Erst sein jüngster Bruder sorgte in den Neunzigern dafür, das er endlich eine Therapie machte, die ihn auch zurück auf die Bühne brachte. Wer sich im Netz anschaut, wie er vor einigen Jahren mit Billy Gibbons von ZZ Top auf der Bühne stand oder sich das Album „True Love Cast Out All Evil“ anhört, das er 2010 mit den Neo-Folkrockern von Okkervill River aufnahm, hat für den Auftritt im White Trash doch einige Erwartungen.
"Two Headed Dog", Ericksons Zugabe aus den Achtzigern.

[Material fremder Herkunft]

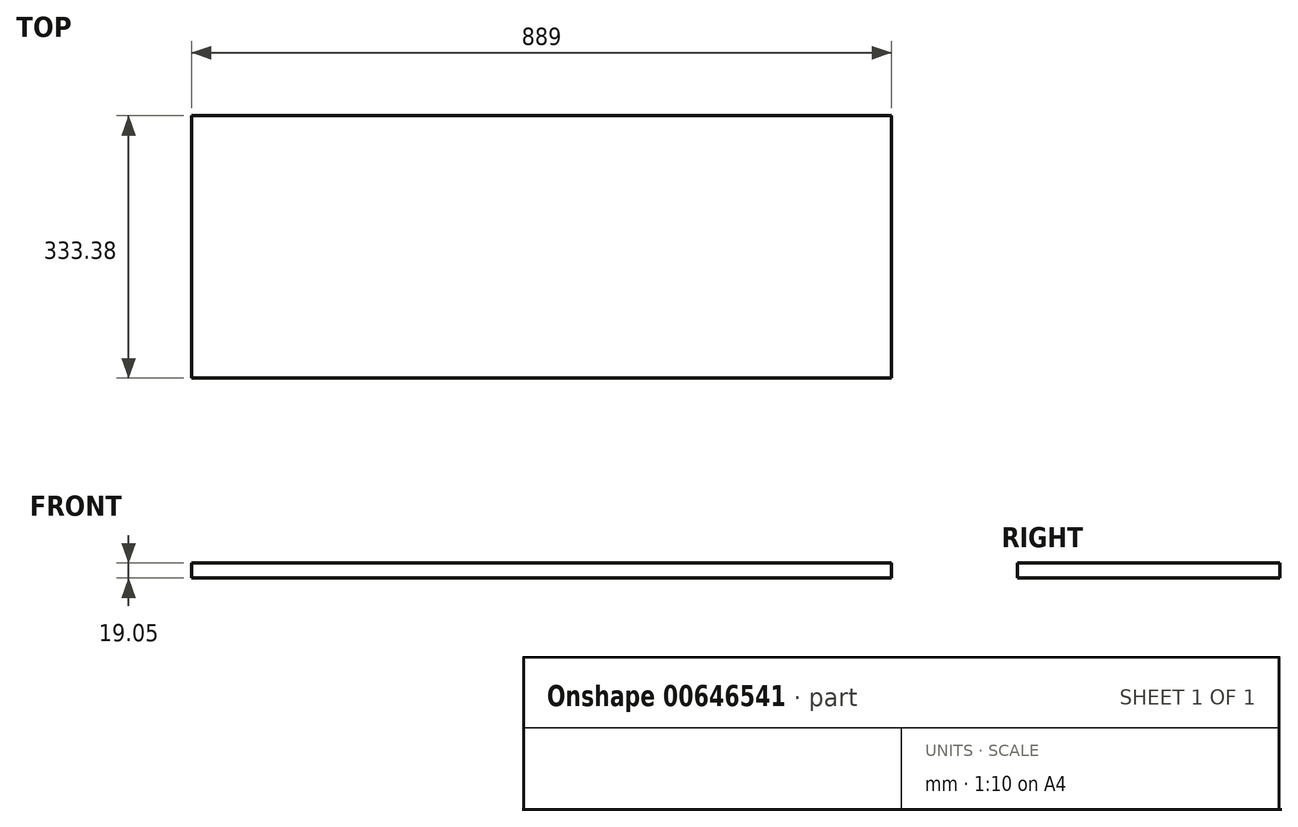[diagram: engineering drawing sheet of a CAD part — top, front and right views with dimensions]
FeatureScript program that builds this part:
annotation { "Feature Type Name" : "Feature", "Feature Type Description" : "" }
export const myFeature = defineFeature(function(context is Context, id is Id, definition is map)
    precondition{}
    {
        {
            var Q0;
            Q0=qCreatedBy(makeId("Top.planeOp"),FACE);
            var sketch = newSketch(context, id + "F0", { "sketchPlane" : qUnion([Q0])});
            skLineSegment(sketch, "E0.bottom", {"start": v(-444.5, 166.69) * mm, "end": v(444.5, 166.69) * mm});
            skLineSegment(sketch, "E0.top", {"start": v(-444.5, -166.69) * mm, "end": v(444.5, -166.69) * mm});
            skLineSegment(sketch, "E0.left", {"start": v(-444.5, 166.69) * mm, "end": v(-444.5, -166.69) * mm});
            skLineSegment(sketch, "E0.right", {"start": v(444.5, 166.69) * mm, "end": v(444.5, -166.69) * mm});
            skPoint(sketch, "E0.middle", {"position": v(0, 0) * mm});
            skSolve(sketch);
        }
        {
            var Q0;
            Q0=makeQuery(id+"F0.imprint","IMPRINT",FACE,{"disambiguationData":[TD([[makeQuery(id+"F0.imprint","IMPRINT",EDGE,{"derivedFrom":sQuery(id+"F0.wireOp",EDGE,"E0.bottom")}),-1.0]])]});
            extrude(context, id + "F1", {"entities" : qUnion([Q0]), "depth" : 19.05 * mm, "offsetDistance" : 25.4 * mm});
        }
    });
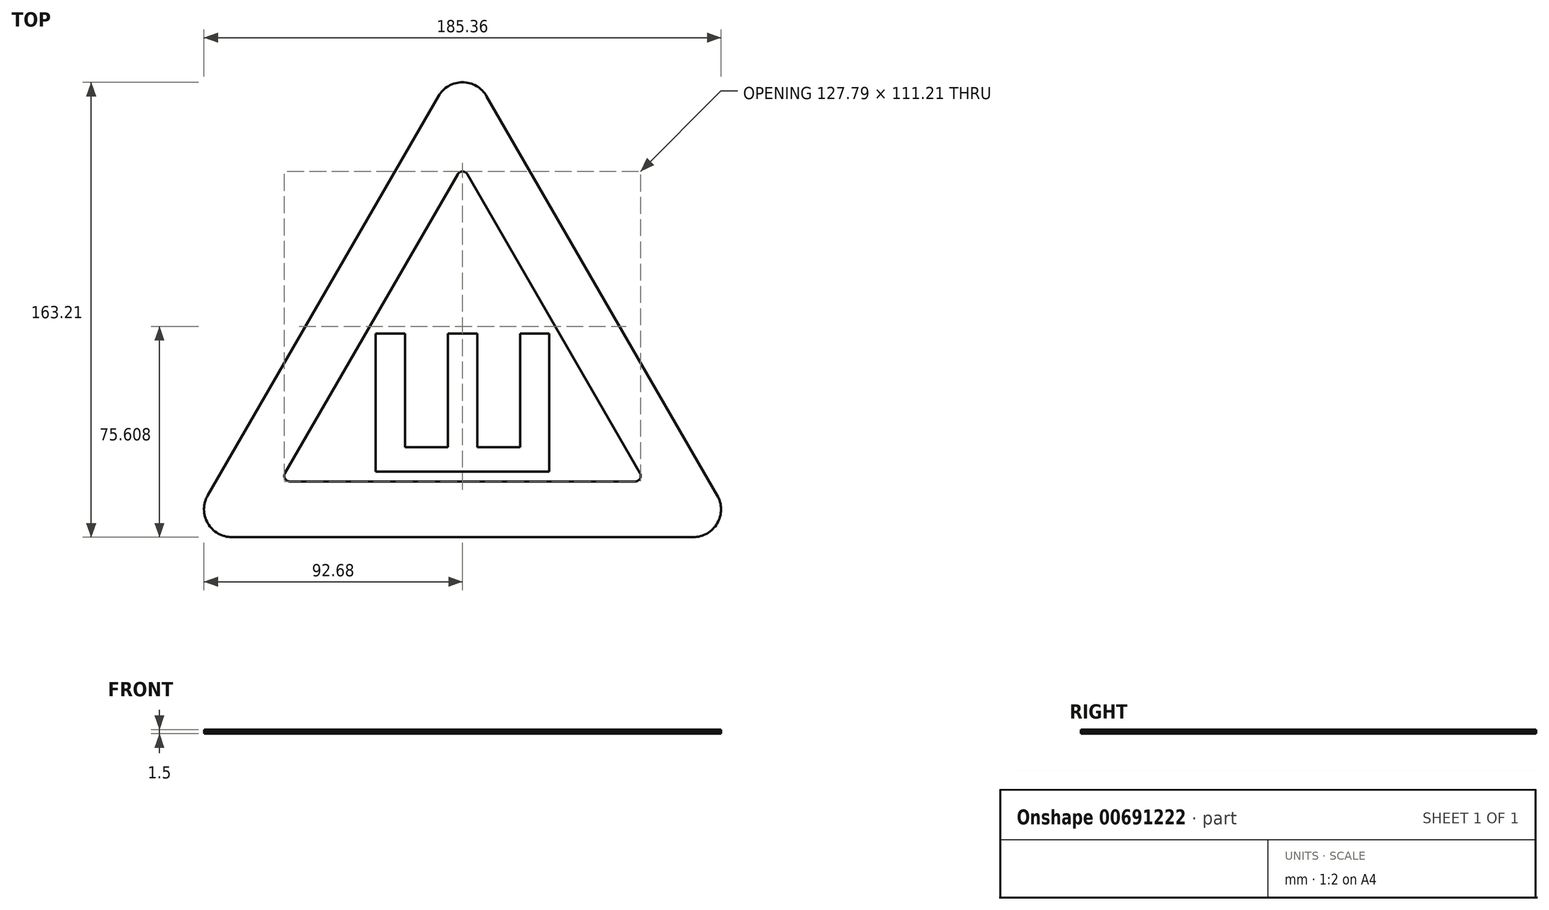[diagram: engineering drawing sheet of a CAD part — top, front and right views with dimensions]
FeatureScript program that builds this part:
annotation { "Feature Type Name" : "Feature", "Feature Type Description" : "" }
export const myFeature = defineFeature(function(context is Context, id is Id, definition is map)
    precondition{}
    {
        {
            var Q0;
            Q0=qCreatedBy(makeId("Top.planeOp"),FACE);
            var sketch = newSketch(context, id + "F0", { "sketchPlane" : qUnion([Q0])});
            skCircle(sketch, "E0.cCircle", {"center": v(0, 0) * mm, "radius": 57.74 * mm, "construction": true});
            skLineSegment(sketch, "E0.0", {"start": v(8.66, 100.47) * mm, "end": v(91.34, -42.74) * mm});
            skLineSegment(sketch, "E0.1", {"start": v(82.68, -57.74) * mm, "end": v(-82.68, -57.74) * mm});
            skLineSegment(sketch, "E0.2", {"start": v(-91.34, -42.74) * mm, "end": v(-8.66, 100.47) * mm});
            skPoint(sketch, "E0.0.midPoint", {"position": v(50, 28.87) * mm});
            skLineSegment(sketch, "E1.0", {"start": v(-63.63, -34.74) * mm, "end": v(-1.73, 72.47) * mm});
            skLineSegment(sketch, "E1.1", {"start": v(61.9, -37.74) * mm, "end": v(-61.9, -37.74) * mm});
            skLineSegment(sketch, "E1.2", {"start": v(1.73, 72.47) * mm, "end": v(63.63, -34.74) * mm});
            skPoint(sketch, "E2.visualSharp", {"position": v(0, 115.47) * mm});
            skArc(sketch, "E2.filletArc", {"start": v(8.66, 100.47) * mm, "mid": v(0, 105.47) * mm, "end": v(-8.66, 100.47) * mm});
            skPoint(sketch, "E3.visualSharp", {"position": v(-100, -57.74) * mm});
            skArc(sketch, "E3.filletArc", {"start": v(-91.34, -42.74) * mm, "mid": v(-91.34, -52.74) * mm, "end": v(-82.68, -57.74) * mm});
            skPoint(sketch, "E4.visualSharp", {"position": v(100, -57.74) * mm});
            skArc(sketch, "E4.filletArc", {"start": v(82.68, -57.74) * mm, "mid": v(91.34, -52.74) * mm, "end": v(91.34, -42.74) * mm});
            skPoint(sketch, "E5.visualSharp", {"position": v(0, 75.47) * mm});
            skArc(sketch, "E5.filletArc", {"start": v(1.73, 72.47) * mm, "mid": v(0, 73.47) * mm, "end": v(-1.73, 72.47) * mm});
            skPoint(sketch, "E6.visualSharp", {"position": v(65.36, -37.74) * mm});
            skArc(sketch, "E6.filletArc", {"start": v(61.9, -37.74) * mm, "mid": v(63.63, -36.74) * mm, "end": v(63.63, -34.74) * mm});
            skPoint(sketch, "E7.visualSharp", {"position": v(-65.36, -37.74) * mm});
            skArc(sketch, "E7.filletArc", {"start": v(-63.63, -34.74) * mm, "mid": v(-63.63, -36.74) * mm, "end": v(-61.9, -37.74) * mm});
            skText(sketch, "E8", { "text": "Ш", "fontName": "OpenSans-Bold.ttf"});
            const initialGuessF0  = {"E8": [-0.03734, -0.0342, 1, 0, 0.0499]};
            skSetInitialGuess(sketch, initialGuessF0);
            skSolve(sketch);
        }
        {
            var Q0;
            Q0=makeQuery(id+"F0.imprint","IMPRINT",FACE,{"disambiguationData":[TD([[makeQuery(id+"F0.imprint","IMPRINT",EDGE,{"derivedFrom":sQuery(id+"F0.wireOp",EDGE,"E1.0")}),-1.0]])]});
            var Q1;
            Q1=makeQuery(id+"F0.imprint","IMPRINT",FACE,{"disambiguationData":[TD([[makeQuery(id+"F0.imprint","IMPRINT",EDGE,{"derivedFrom":sQuery(id+"F0.wireOp",EDGE,"E8.sketch_text.stroke-0")}),-1.0]])]});
            var Q2;
            Q2=makeQuery(id+"F0.imprint","IMPRINT",FACE,{"disambiguationData":[TD([[makeQuery(id+"F0.imprint","IMPRINT",EDGE,{"derivedFrom":sQuery(id+"F0.wireOp",EDGE,"E0.0")}),-1.0]])]});
            extrude(context, id + "F1", {"entities" : qUnion([Q0, Q1, Q2]), "depth" : 0.5 * mm, "offsetDistance" : 25 * mm});
        }
        {
            var Q0;
            Q0=makeQuery(id+"F0.imprint","IMPRINT",FACE,{"disambiguationData":[TD([[makeQuery(id+"F0.imprint","IMPRINT",EDGE,{"derivedFrom":sQuery(id+"F0.wireOp",EDGE,"E0.0")}),-1.0]])]});
            var Q1;
            Q1=makeQuery(id+"F0.imprint","IMPRINT",FACE,{"disambiguationData":[TD([[makeQuery(id+"F0.imprint","IMPRINT",EDGE,{"derivedFrom":sQuery(id+"F0.wireOp",EDGE,"E1.0")}),-1.0]])]});
            extrude(context, id + "F2", {"entities" : qUnion([Q0, Q1]), "depth" : (0.5 + 0.5) * mm, "offsetDistance" : 25 * mm});
        }
        {
            var Q0;
            Q0=makeQuery(id+"F0.imprint","IMPRINT",FACE,{"disambiguationData":[TD([[makeQuery(id+"F0.imprint","IMPRINT",EDGE,{"derivedFrom":sQuery(id+"F0.wireOp",EDGE,"E0.0")}),-1.0]])]});
            extrude(context, id + "F3", {"entities" : qUnion([Q0]), "depth" : (0.5 + 0.5 + 0.5) * mm, "offsetDistance" : 25 * mm});
        }
    });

Das Publikum singt mit
Trotz 50 Euro Eintritt ist der Laden rappelvoll und als die 68-jährige Kultfigur auf die Bühne kommt, wird schnell deutlich, das sich das Kommen gelohnt hat. Zwar kann er nicht mehr so laut und fröhlich bolzen, wie es diese Musik eigentlich nötig hätte, und, aus seinem manischen Gekreische ist eine brüchige Flüsterstimme geworden, aber er ist immer noch Roky Erickson und singt so innig und zärtlich, wie wir es nie könnten. Cool sitzt er in der Bühnenmitte auf einem bequemen Stuhl und wird von den sympathischen „Hounds Of Baskerville“ begleitet, zu denen auch sein Sohn Jegar gehört, der den Part des blubbernden Tonkrugspielers übernimmt.
Der Sound ist ausgezeichnet. Dabei spielt die Musik nur eine untergeordnete Rolle. Das Beste ist, einfach zu sehen, wie glücklich Erickson ist, wenn er ausschließlich Songs von den drei Elevators-Alben spielt, die uns noch heute eine Vorstellung davon vermitteln, wie weit Musik zu gehen vermag: „Fire Engine“, „Slip Inside This House“, „Roller Coaster“, „Splash No.1“, „Reverberation“, „Levitation“ und natürlich „You’re Gonna Miss Me“, die Smash-Hit-Single von 1966, bevor als Zugabe mit „Two Headed Dog“ noch ein irres Stück aus den Achtzigern kommt. Die Zuhörer im White Trash umarmen einander, weinen und singen die Songs aus vollem Herzen mit, während Roky fast entschuldigend die Arme zum Jubel hebt. Da steht er: Ergreifend und dämonisch, leicht verrückt und dein bester Kumpel. Seine Fans sind jung – jung geblieben und jung an Jahren. Ist das nicht schön?"